Some lawmakers in the New York state Legislature also favor a repeal of the state gas tax for the summer, but the proposal is believed to have little chance of passage. New York City’s Mayor Michael Bloomberg called the summer-long suspension of the gas tax “about the dumbest thing I’ve heard in an awful long time.”

Sen. Barack Obama, D-Ill., also opposes the temporary tax suspension, calling it “a gimmick” and saying he favors going “after the oil companies and [looking] at their price-gouging.”

“We’ve got to go after windfall profits,” Obama said.

Lawmakers are not focusing solely on ethanol production and oil prices, however, in their newfound concern about stemming food inflation. An increasing number of federal and state officials are questioning the recent big bang in commodities speculation that some insist has been inflating the price of food and energy. Critics of what is said to be unchecked electronic speculation in energy commodities say Wall Street index funds and investors who also fled the technology and real estate markets for stronger returns from commodities are contributing significantly to inflation. They argue that the recent influx of capital into the marketplace has powered commodity prices upward independent of traditional supply-and-demand dynamics.

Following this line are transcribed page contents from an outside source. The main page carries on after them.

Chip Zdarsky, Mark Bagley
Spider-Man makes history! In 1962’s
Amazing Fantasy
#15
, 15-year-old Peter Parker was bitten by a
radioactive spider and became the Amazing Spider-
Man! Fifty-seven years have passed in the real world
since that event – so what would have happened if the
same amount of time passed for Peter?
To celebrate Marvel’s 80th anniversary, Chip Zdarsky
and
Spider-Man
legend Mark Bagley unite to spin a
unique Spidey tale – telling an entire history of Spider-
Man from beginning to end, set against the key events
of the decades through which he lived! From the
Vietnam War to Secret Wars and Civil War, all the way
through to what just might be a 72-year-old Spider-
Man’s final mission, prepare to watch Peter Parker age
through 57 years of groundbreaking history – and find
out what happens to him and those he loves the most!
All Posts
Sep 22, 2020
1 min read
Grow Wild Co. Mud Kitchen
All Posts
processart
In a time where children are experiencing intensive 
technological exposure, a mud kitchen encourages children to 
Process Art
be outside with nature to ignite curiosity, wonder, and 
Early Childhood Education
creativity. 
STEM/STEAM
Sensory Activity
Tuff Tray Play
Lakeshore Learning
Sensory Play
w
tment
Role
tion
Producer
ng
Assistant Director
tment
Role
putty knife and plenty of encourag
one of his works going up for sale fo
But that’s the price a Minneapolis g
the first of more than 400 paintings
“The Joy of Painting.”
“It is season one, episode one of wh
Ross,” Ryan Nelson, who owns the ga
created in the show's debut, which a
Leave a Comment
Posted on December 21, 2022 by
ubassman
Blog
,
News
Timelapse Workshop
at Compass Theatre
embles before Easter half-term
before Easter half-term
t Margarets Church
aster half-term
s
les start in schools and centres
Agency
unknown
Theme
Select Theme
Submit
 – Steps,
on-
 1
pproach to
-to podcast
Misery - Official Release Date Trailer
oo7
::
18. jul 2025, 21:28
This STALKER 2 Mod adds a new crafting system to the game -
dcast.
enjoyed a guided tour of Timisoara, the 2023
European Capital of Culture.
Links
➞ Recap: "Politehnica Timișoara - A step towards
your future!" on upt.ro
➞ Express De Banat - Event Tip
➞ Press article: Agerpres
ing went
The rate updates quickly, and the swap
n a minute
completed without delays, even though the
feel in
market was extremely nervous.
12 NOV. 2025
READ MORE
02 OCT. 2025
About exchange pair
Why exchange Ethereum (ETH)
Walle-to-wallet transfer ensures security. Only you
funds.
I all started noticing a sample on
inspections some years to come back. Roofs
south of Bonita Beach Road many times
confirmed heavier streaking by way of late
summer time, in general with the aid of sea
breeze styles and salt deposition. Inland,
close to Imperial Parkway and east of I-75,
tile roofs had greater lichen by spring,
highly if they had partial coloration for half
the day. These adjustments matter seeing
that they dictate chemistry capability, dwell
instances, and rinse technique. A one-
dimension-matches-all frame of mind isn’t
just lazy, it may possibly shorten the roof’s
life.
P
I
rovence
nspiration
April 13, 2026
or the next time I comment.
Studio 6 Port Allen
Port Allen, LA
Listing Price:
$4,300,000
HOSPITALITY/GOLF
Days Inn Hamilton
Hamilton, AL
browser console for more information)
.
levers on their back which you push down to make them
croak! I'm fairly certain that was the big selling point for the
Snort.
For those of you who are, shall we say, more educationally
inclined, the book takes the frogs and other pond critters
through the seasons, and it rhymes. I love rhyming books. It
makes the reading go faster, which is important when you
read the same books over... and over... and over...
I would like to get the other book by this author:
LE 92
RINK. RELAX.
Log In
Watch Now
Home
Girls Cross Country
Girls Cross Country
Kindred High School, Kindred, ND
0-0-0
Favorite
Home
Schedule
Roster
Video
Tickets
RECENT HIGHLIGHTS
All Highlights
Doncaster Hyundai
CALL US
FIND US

Matt Beeson of Beeson and Associates Inc., a Louisville, Ky.-based commodities risk management consultant, says, “The more money that comes in, the higher the prices will go, and until the bubble bursts, the party will continue.”

Some lawmakers are calling for a crack-down on the speculation. Clinton joined a chorus of voices recently when she proposed closing “the Enron Loophole” in a call for more transparency and accountability in commodities speculation. Earlier, Sens. Olympia Snowe, R-Maine, Dianne Feinstein, D-Calif., and Carl Levin, D-Mich., sent a letter to other Senate leaders also calling for an end to such speculation.

The so-called Close the Enron Loophole Act, an amendment to the farm bill, would moderate commodities speculation by adjusting regulatory legislation passed by Congress in 2000 that let electronic exchanges escape federal oversight, potentially fueling rampant trading and manipulation of energy markets.

By some analysts’ estimates, the so-called closing of the Enron loophole through new regulatory scrutiny and limits on electronic transactions could almost immediately shave anywhere from 10 percent to 30 percent off the per-barrel price of oil.

Rep. John Larson, D-Conn., vice chairman of the Democratic Caucus, also was weighing the introduction of a bill to limit speculation in the energy futures market by requiring that investors affirm they are able to take delivery of the petroleum product in which they are investing.

Sen. Byron Dorgan, D-N.D., also has suggested speculation be curbed by increasing margin requirements on the oil futures market. While margin requirements to buy stock are about 50 percent, Dorgan said, they are only 5 percent to 7 percent on the oil futures market.

“One prominent oil analyst just told us the futures market is like a casino open 24 hours a day,” he has said.

But some experts warn government intervention could be dangerous.

“Anything that would restrict speculation in total removes the liquidity from the market,” Beeson said, “and that would be a terrible, terrible thing.”